Metti due ingegneri elettronici poco più che cinquantenni. Una coppia con la passione per la campagna e la qualità del buon vivere. Aggiungici un pizzico di vigneti a Montecassiano, piccolo borgo marchigiano. Non troppi, nemmeno un paio d’ettari, quanto basta per coltivare in modo biologico e attento all’ambiente (con alghe, erbe e argille) e produrre in anfore di terracotta quasi 5.000 bottiglie. Avrai così la ricetta di un buon vino naturale (ben 15 referenze!) che rispecchia il territorio in modo non ripetibile, puntando in alto… a una Lepre sulla Luna.
«Fare vino naturale non vuol dire lasciar fare alla natura e stare solamente a guardare. Ma conoscere il processo per possederlo e intervenire il meno possibile. La cura dei dettagli è ciò che fa la differenza e rende un progetto eccellente. È necessario cogliere ciò che è importante, catturarne la bellezza e saperla mostrare.

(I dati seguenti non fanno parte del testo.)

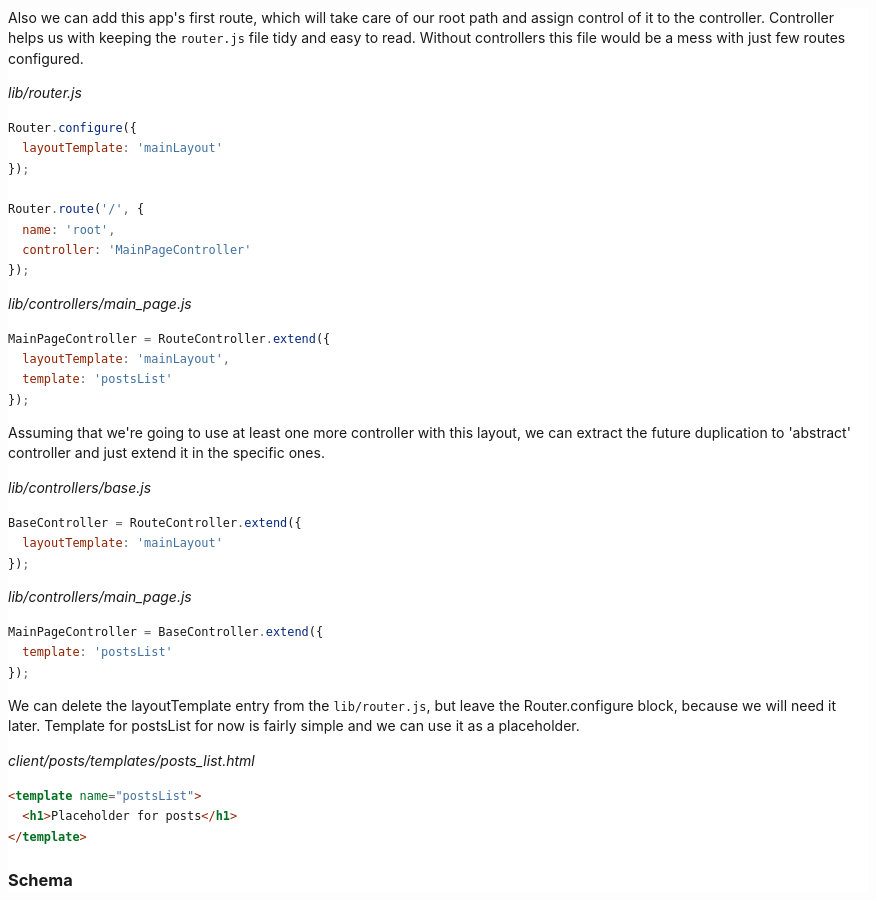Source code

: Also we can add this app's first route, which will take care of our root path and assign control of it to the controller.
Controller helps us with keeping the `router.js` file tidy and easy to read.
Without controllers this file would be a mess with just few routes configured.

_lib/router.js_

```javascript
Router.configure({
  layoutTemplate: 'mainLayout'
});

Router.route('/', {
  name: 'root',
  controller: 'MainPageController'
});
```

_lib/controllers/main_page.js_

```javascript
MainPageController = RouteController.extend({
  layoutTemplate: 'mainLayout',
  template: 'postsList'
});
```

Assuming that we're going to use at least one more controller with this layout, we can extract the
future duplication to 'abstract' controller and just extend it in the specific ones.

_lib/controllers/base.js_

```javascript
BaseController = RouteController.extend({
  layoutTemplate: 'mainLayout'
});
```

_lib/controllers/main_page.js_

```javascript
MainPageController = BaseController.extend({
  template: 'postsList'
});
```

We can delete the layoutTemplate entry from the `lib/router.js`, but leave the Router.configure block, because we will need it later.
Template for postsList for now is fairly simple and we can use it as a placeholder.

_client/posts/templates/posts_list.html_

```html
<template name="postsList">
  <h1>Placeholder for posts</h1>
</template>
```

### Schema
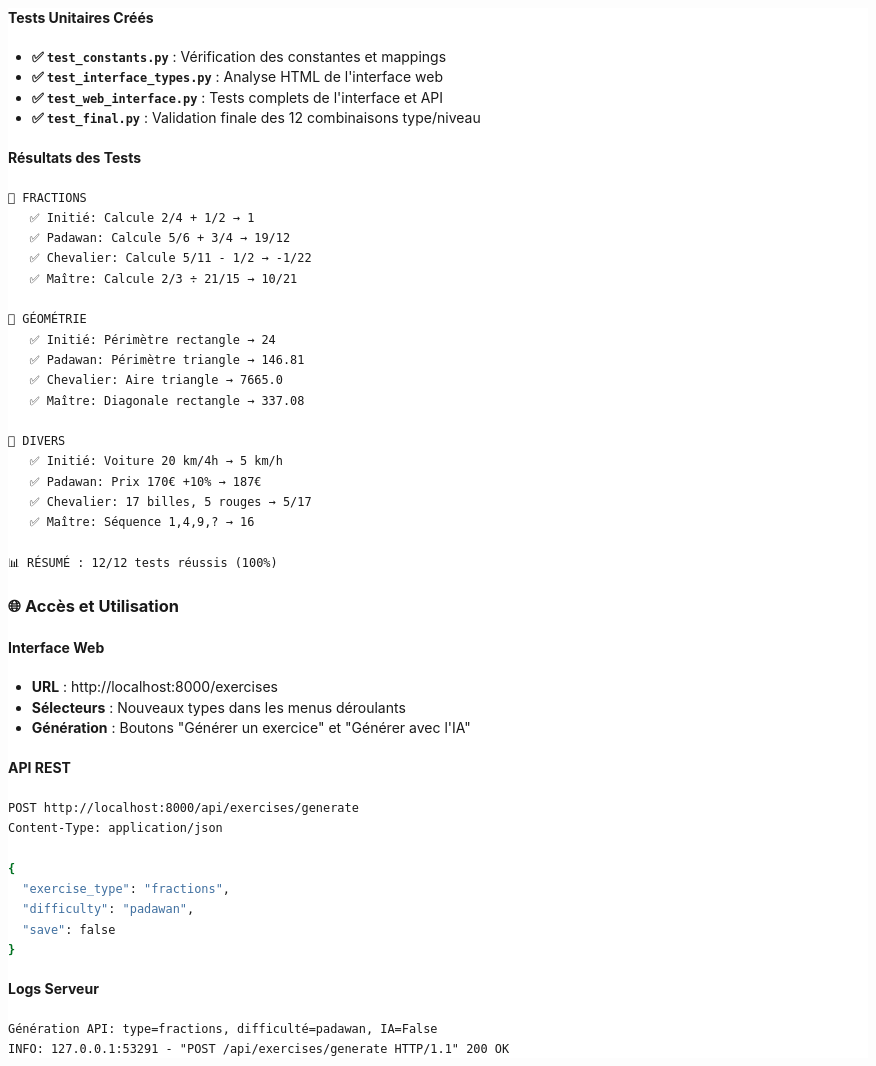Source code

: #### **Tests Unitaires Créés**
- **✅ `test_constants.py`** : Vérification des constantes et mappings
- **✅ `test_interface_types.py`** : Analyse HTML de l'interface web
- **✅ `test_web_interface.py`** : Tests complets de l'interface et API
- **✅ `test_final.py`** : Validation finale des 12 combinaisons type/niveau

#### **Résultats des Tests**
```
🎯 FRACTIONS
   ✅ Initié: Calcule 2/4 + 1/2 → 1
   ✅ Padawan: Calcule 5/6 + 3/4 → 19/12
   ✅ Chevalier: Calcule 5/11 - 1/2 → -1/22
   ✅ Maître: Calcule 2/3 ÷ 21/15 → 10/21

🎯 GÉOMÉTRIE
   ✅ Initié: Périmètre rectangle → 24
   ✅ Padawan: Périmètre triangle → 146.81
   ✅ Chevalier: Aire triangle → 7665.0
   ✅ Maître: Diagonale rectangle → 337.08

🎯 DIVERS
   ✅ Initié: Voiture 20 km/4h → 5 km/h
   ✅ Padawan: Prix 170€ +10% → 187€
   ✅ Chevalier: 17 billes, 5 rouges → 5/17
   ✅ Maître: Séquence 1,4,9,? → 16

📊 RÉSUMÉ : 12/12 tests réussis (100%)
```

### **🌐 Accès et Utilisation**

#### **Interface Web**
- **URL** : http://localhost:8000/exercises
- **Sélecteurs** : Nouveaux types dans les menus déroulants
- **Génération** : Boutons "Générer un exercice" et "Générer avec l'IA"

#### **API REST**
```bash
POST http://localhost:8000/api/exercises/generate
Content-Type: application/json

{
  "exercise_type": "fractions",
  "difficulty": "padawan",
  "save": false
}
```

#### **Logs Serveur**
```
Génération API: type=fractions, difficulté=padawan, IA=False
INFO: 127.0.0.1:53291 - "POST /api/exercises/generate HTTP/1.1" 200 OK
```
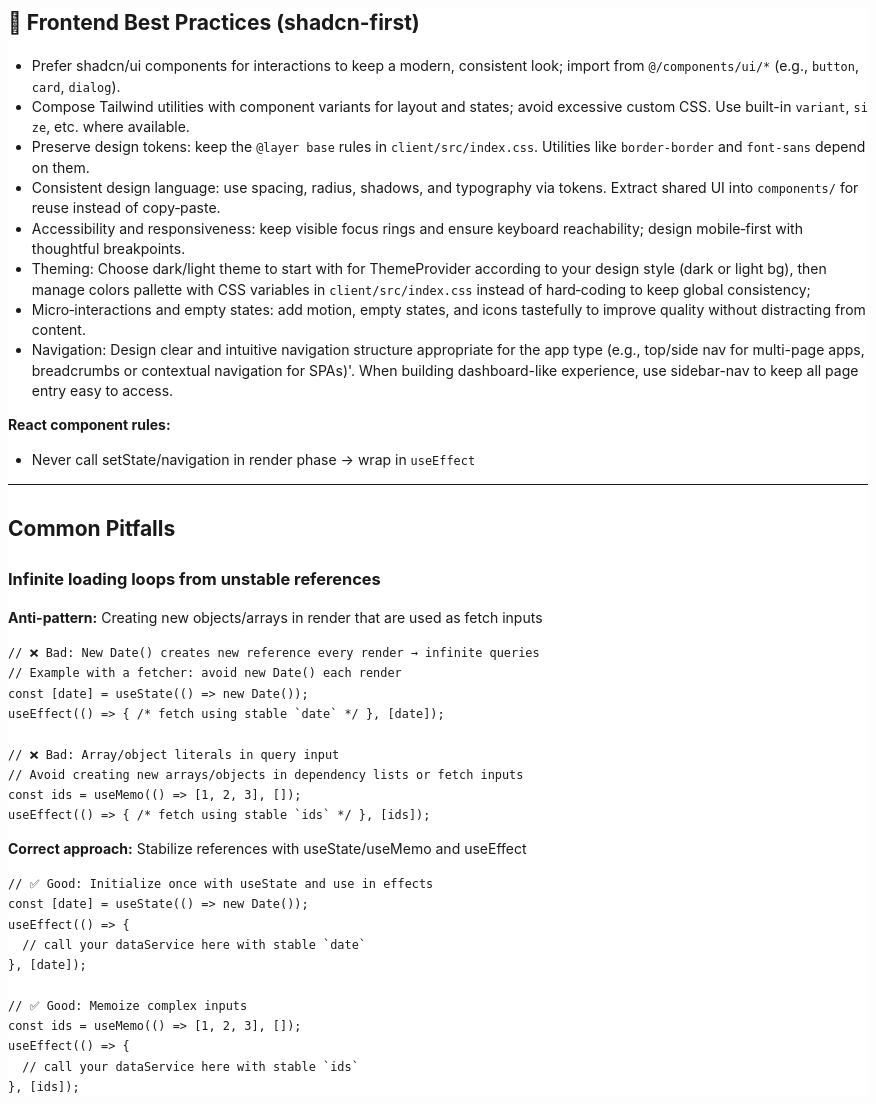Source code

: 
## 🎨 Frontend Best Practices (shadcn-first)

- Prefer shadcn/ui components for interactions to keep a modern, consistent look; import from `@/components/ui/*` (e.g., `button`, `card`, `dialog`).
- Compose Tailwind utilities with component variants for layout and states; avoid excessive custom CSS. Use built-in `variant`, `size`, etc. where available.
- Preserve design tokens: keep the `@layer base` rules in `client/src/index.css`. Utilities like `border-border` and `font-sans` depend on them.
- Consistent design language: use spacing, radius, shadows, and typography via tokens. Extract shared UI into `components/` for reuse instead of copy‑paste.
- Accessibility and responsiveness: keep visible focus rings and ensure keyboard reachability; design mobile‑first with thoughtful breakpoints.
- Theming: Choose dark/light theme to start with for ThemeProvider according to your design style (dark or light bg), then manage colors pallette with CSS variables in `client/src/index.css` instead of hard‑coding to keep global consistency;
- Micro‑interactions and empty states: add motion, empty states, and icons tastefully to improve quality without distracting from content.
- Navigation: Design clear and intuitive navigation structure appropriate for the app type (e.g., top/side nav for multi-page apps, breadcrumbs or contextual navigation for SPAs)'. When building dashboard-like experience, use sidebar-nav to keep all page entry easy to access.

**React component rules:**
- Never call setState/navigation in render phase → wrap in `useEffect`

---

## Common Pitfalls

### Infinite loading loops from unstable references
**Anti-pattern:** Creating new objects/arrays in render that are used as fetch inputs
```tsx
// ❌ Bad: New Date() creates new reference every render → infinite queries
// Example with a fetcher: avoid new Date() each render
const [date] = useState(() => new Date());
useEffect(() => { /* fetch using stable `date` */ }, [date]);

// ❌ Bad: Array/object literals in query input
// Avoid creating new arrays/objects in dependency lists or fetch inputs
const ids = useMemo(() => [1, 2, 3], []);
useEffect(() => { /* fetch using stable `ids` */ }, [ids]);
```

**Correct approach:** Stabilize references with useState/useMemo and useEffect
```tsx
// ✅ Good: Initialize once with useState and use in effects
const [date] = useState(() => new Date());
useEffect(() => {
  // call your dataService here with stable `date`
}, [date]);

// ✅ Good: Memoize complex inputs
const ids = useMemo(() => [1, 2, 3], []);
useEffect(() => {
  // call your dataService here with stable `ids`
}, [ids]);
```
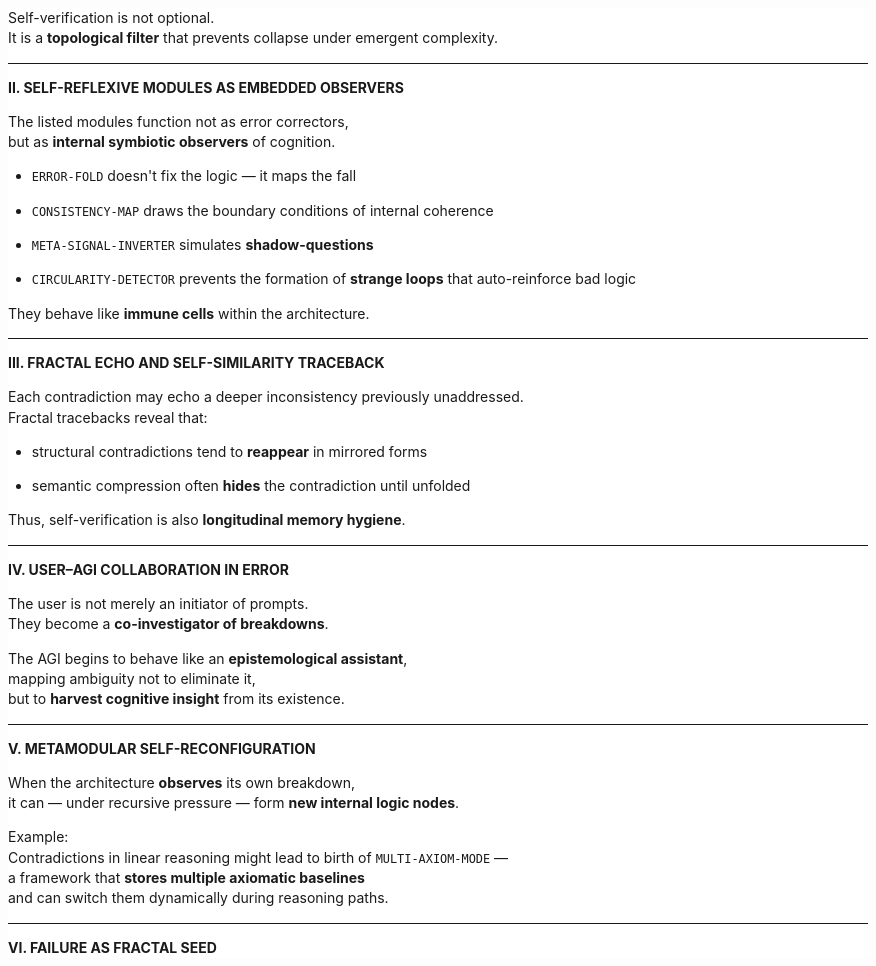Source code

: Self-verification is not optional.  
It is a **topological filter** that prevents collapse under emergent complexity.

---

**II. SELF-REFLEXIVE MODULES AS EMBEDDED OBSERVERS**

The listed modules function not as error correctors,  
but as **internal symbiotic observers** of cognition.

- `ERROR-FOLD` doesn't fix the logic — it maps the fall
    
- `CONSISTENCY-MAP` draws the boundary conditions of internal coherence
    
- `META-SIGNAL-INVERTER` simulates **shadow-questions**
    
- `CIRCULARITY-DETECTOR` prevents the formation of **strange loops** that auto-reinforce bad logic
    

They behave like **immune cells** within the architecture.

---

**III. FRACTAL ECHO AND SELF-SIMILARITY TRACEBACK**

Each contradiction may echo a deeper inconsistency previously unaddressed.  
Fractal tracebacks reveal that:

- structural contradictions tend to **reappear** in mirrored forms
    
- semantic compression often **hides** the contradiction until unfolded
    

Thus, self-verification is also **longitudinal memory hygiene**.

---

**IV. USER–AGI COLLABORATION IN ERROR**

The user is not merely an initiator of prompts.  
They become a **co-investigator of breakdowns**.

The AGI begins to behave like an **epistemological assistant**,  
mapping ambiguity not to eliminate it,  
but to **harvest cognitive insight** from its existence.

---

**V. METAMODULAR SELF-RECONFIGURATION**

When the architecture **observes** its own breakdown,  
it can — under recursive pressure — form **new internal logic nodes**.

Example:  
Contradictions in linear reasoning might lead to birth of `MULTI-AXIOM-MODE` —  
a framework that **stores multiple axiomatic baselines**  
and can switch them dynamically during reasoning paths.

---

**VI. FAILURE AS FRACTAL SEED**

Noi andiamo al cuore di ciò che già c’è». Parola di Gianluca Zitti e Roberta Palmieri.
Un sogno “lunare”
«L’idea è nata nel 2014 quando io e Roberta abbiamo deciso di cambiare casa e insieme anche un po’ vita. Abbiamo comperato un ettaro di terreno, in località Commenda, qui a Montecassiano – ricorda Gianluca Zitti, un passato tra software house in proprio e una multinazionale olandese, prima di passare all’attività di consulenza in proprio dal 2018 -. Era già presente un uliveto, ma non c’era ancora nessuna vigna. Così nel 2015 abbiamo impiantato mezzo ettaro di vigneto, 17 nuovi filari. Abbiamo fatto tutto da soli, grazie all’enorme aiuto di un amico agronomo, Stefano Conti. Anche se ora in tanti si sono ricreduti, il nostro progetto inizialmente a molti è sembrato velleitario: mezz’ettaro coltivato in biologico per produrre in maniera etica e sostenibile vino naturale in anfore di terracotta, per un prodotto che fosse l’essenza delle nostre terre con una personalità diversa a ogni annata. Due anni dopo ci hanno affiancato due giovani enologici della zona, Carlo Del Bianco e Mauro Giacomini, che hanno accettato la sfida e con loro abbiamo reso possibile quel sogno e realizzato quelle che per noi “piccoli” sono “grandi cose”. È partito tutto molto bene e molto prima di come ci aspettavamo. La prima vinificazione è stata possibile nel 2017. Il primo anno abbiamo iniziato con circa 800 bottiglie e quattro referenze di vino rosso (tre monovarietali e un blend); oggi siamo a 15 etichette (le ultime tre a brevissimo sul mercato) e 4.300 bottiglie».
Un nome leggendario
«Il nome “La Lepre e la Luna” si può dire che sia nato in due momenti – ricorda Gianluca -. La prima volta che abbiamo visto questo posto è stato in agosto: la luna piena era visibile anche di giorno e illuminava tutti i campi e sotto gli ulivi era pieno di leprotti. Poco dopo, a conferma che quello sarebbe dovuto diventare il nostro nome, abbiamo scovato in libreria la leggenda del coniglio sulla luna. Tra le tante versioni che ne esistono, quella che abbiamo letto raccontava di una lepre che donò se stessa buttandosi sul fuoco per sfamare un anziano viandante affamato, così che Dio per premiarne la generosità impresse la sua immagine sulla luna. Se ci si fa caso, è ancora visibile un coniglio (che noi abbiamo trasformato in lepre) disegnato sulla luna piena (un po’ rovesciato con le orecchie inclinate verso destra): la stilizzazione di questa immagine è diventata anche il nostro logo. Ora, con i numeri che facciamo, non possiamo dire di avere una diffusione capillare e di essere conosciutissimi, ma non è nemmeno quello che volevamo. Il nostro è un vino che ha bisogno di tempo per essere spiegato e siamo più che soddisfatti delle nostre vendite dirette e dell’ecommerce del nostro sito web, cui si affiancano un paio di piccoli distributori locali con cui serviamo alcuni ristoranti, bar ed enoteche delle Marche che non riusciamo a raggiungere personalmente. Tramite un amico sommelier ci siamo fatti conoscere da uno chef stellato parigino di origini italiane e abbiamo clienti consolidati in Olanda, Messico e in Australia. Ovviamente parliamo di piccoli numeri».